Today's edition of Skift's daily podcast looks closer at the U.S.'s Chinese tourist problem, TUI's post-pandemic profite, and Inspirato's inspiration.
Skift Daily Briefing Podcast
Listen to the day’s top travel stories in under four minutes every weekday.
Good morning from Skift. It’s Thursday, August 10. Here’s what you need to know about the business of travel today.
U.S. tourism businesses were heavily dependent on Chinese visitors pre-pandemic and now are looking elsewhere to replace billions in tourist spending, writes Global Tourism Reporter Dawit Habtemariam.
Brand USA CEO Chris Thompson said Chinese visitors spent $35 billion in 2019, making them the largest tourism market in the U.S. in terms of spend.
So where are U.S. travel brands turning? NYC Tourism + Conventions CEO Fred Dixon cited Brazil as one market the city is focusing on. Meanwhile, LA Tourism CEO Adam Burke said his city is ramping up its marketing efforts in countries such as Australia, New Zealand and the United Kingdom.
Next, tour operator group TUI has posted its first post-pandemic net profit. However, the company’s overall performance for the year is expected to be impacted by extreme weather throughout Europe, writes Travel Experiences Reporter Selene Brophy.

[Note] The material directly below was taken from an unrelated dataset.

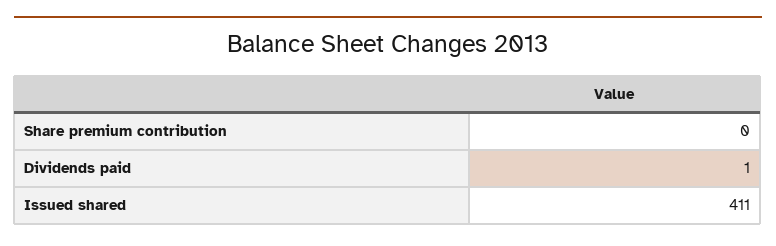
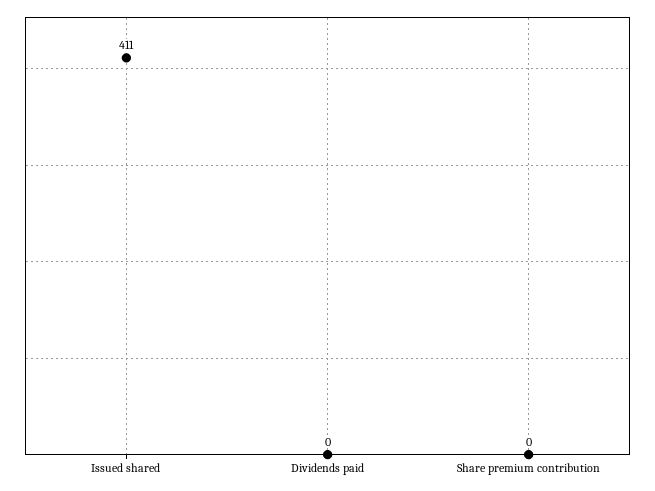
Dividends paid: 1 -> 0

TUI Group CEO Sebastian Ebel said on Wednesday that surging travel demand in its third quarter pushed its booking performance to a 6% gain. He added the company had seen a drop in bookings after recent wildfires in Greece’s Rhodes Island. Brophy reports an estimated 8,000 TUI customers were impacted by weather and wildlife disruptions. Although Ebel outlined several ways extreme weather could impact the travel industry and the company, including destinations with more moderate climates likely seeing a boom in popularity.

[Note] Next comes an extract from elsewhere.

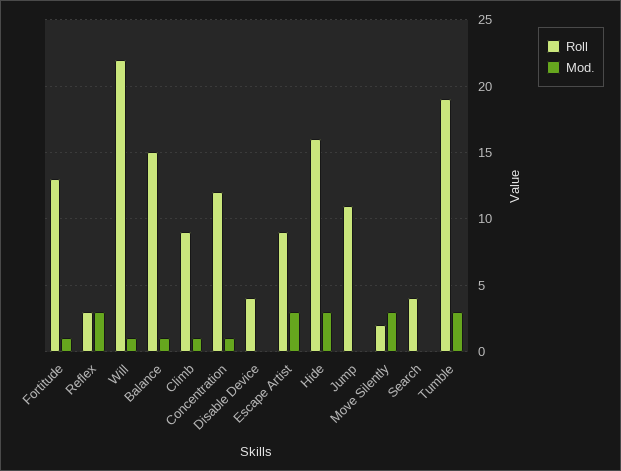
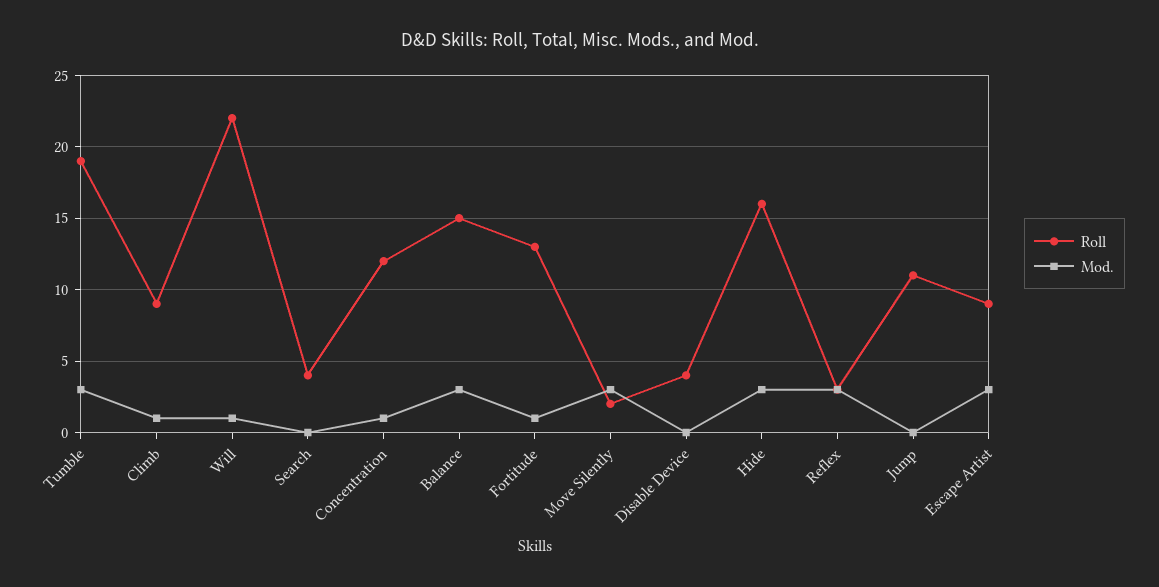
Mod., Balance: 1 -> 3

TUI Group reported revenue of $5.8 billion during the third quarter, a 19% jump from last year.
Finally, luxury travel subscription brand Inspirato has had its share of struggles recently, including mounting losses and another round of layoffs. But the company does see a path back to profitability, writes Short-Term Rentals Reporter Srividya Kalyanaraman.

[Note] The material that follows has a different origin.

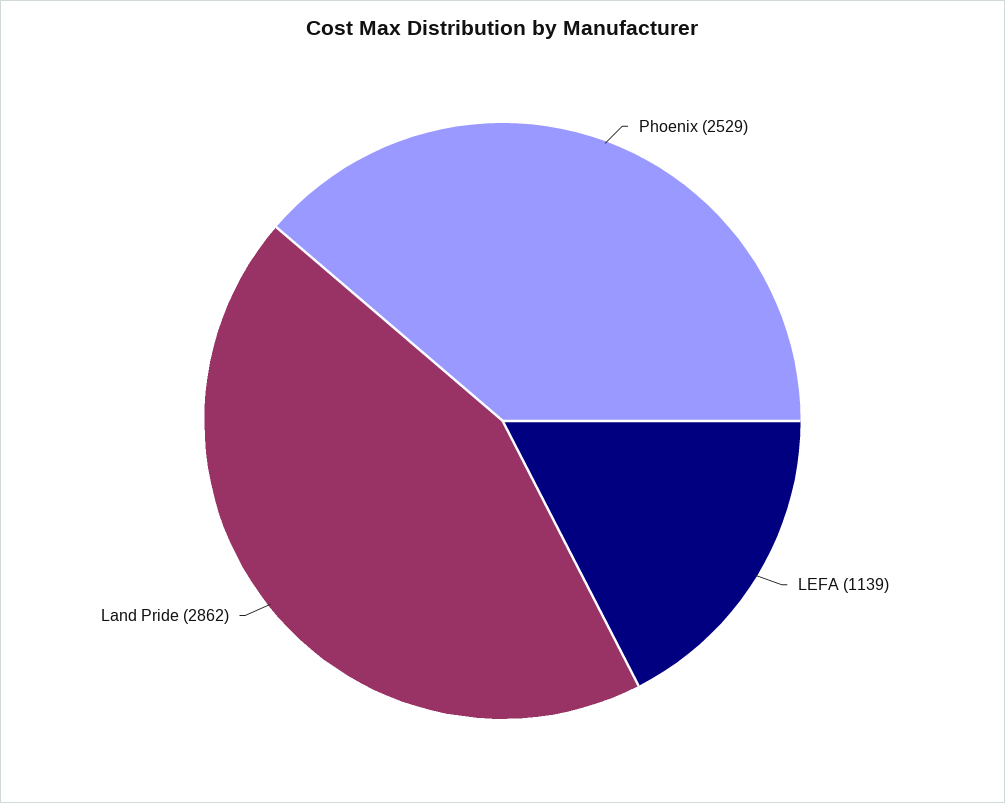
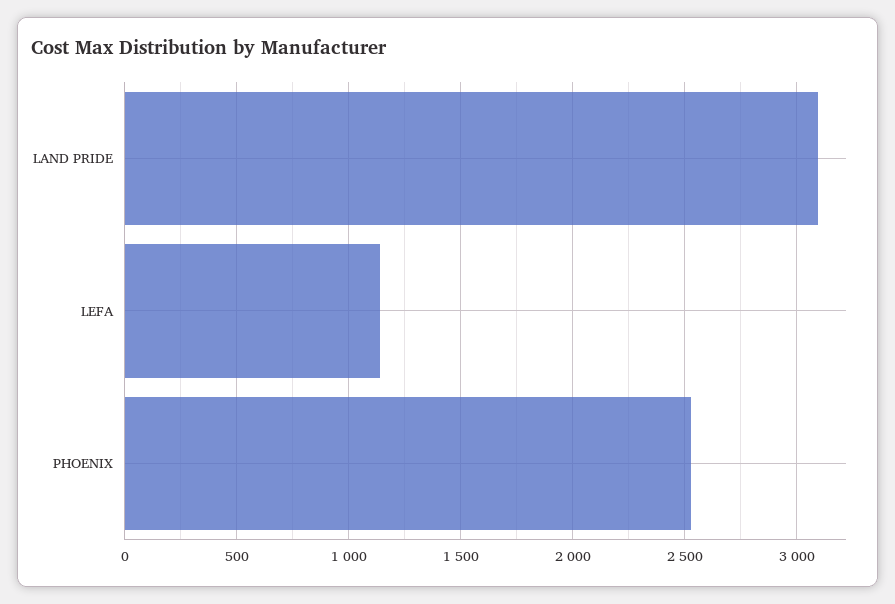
Land Pride: 2862 -> 3100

Inspirato CEO Brent Handler announced a partnership on Wednesday with investment firm Capital One Ventures, in which Capital One would provide Inspirato a $25 million convertible note. In addition, Inspirato has reduced supply, removing 60 residences from its portfolio due to non-renewal and/or early terminations of leases. Handler expressed confidence the company’s efforts to cut costs will be successful and said it can be profitable even without growth.